[EXERCISE BRIEF]
Copy out each line of the listing below where the string "source" appears.

======

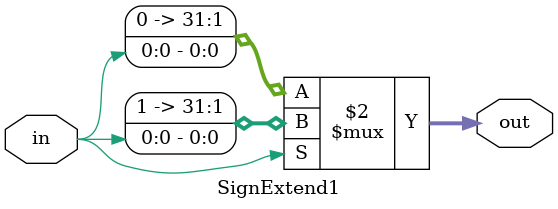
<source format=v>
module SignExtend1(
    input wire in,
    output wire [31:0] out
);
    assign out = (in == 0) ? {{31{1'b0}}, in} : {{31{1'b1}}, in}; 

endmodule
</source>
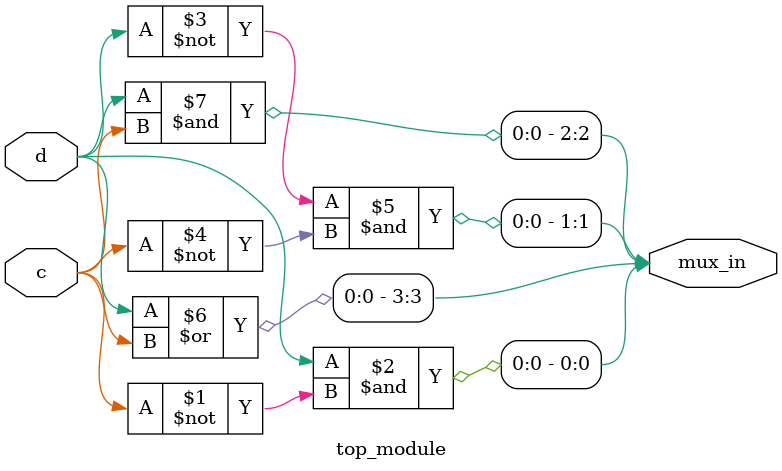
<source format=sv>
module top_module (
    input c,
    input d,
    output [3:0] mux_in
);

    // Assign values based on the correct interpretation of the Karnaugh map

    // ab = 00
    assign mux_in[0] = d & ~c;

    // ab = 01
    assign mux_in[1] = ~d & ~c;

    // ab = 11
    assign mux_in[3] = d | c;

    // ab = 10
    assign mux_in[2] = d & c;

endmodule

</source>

======

[ANSWER SECTION]
<source format=v>
</source>
<source format=sv>
</source>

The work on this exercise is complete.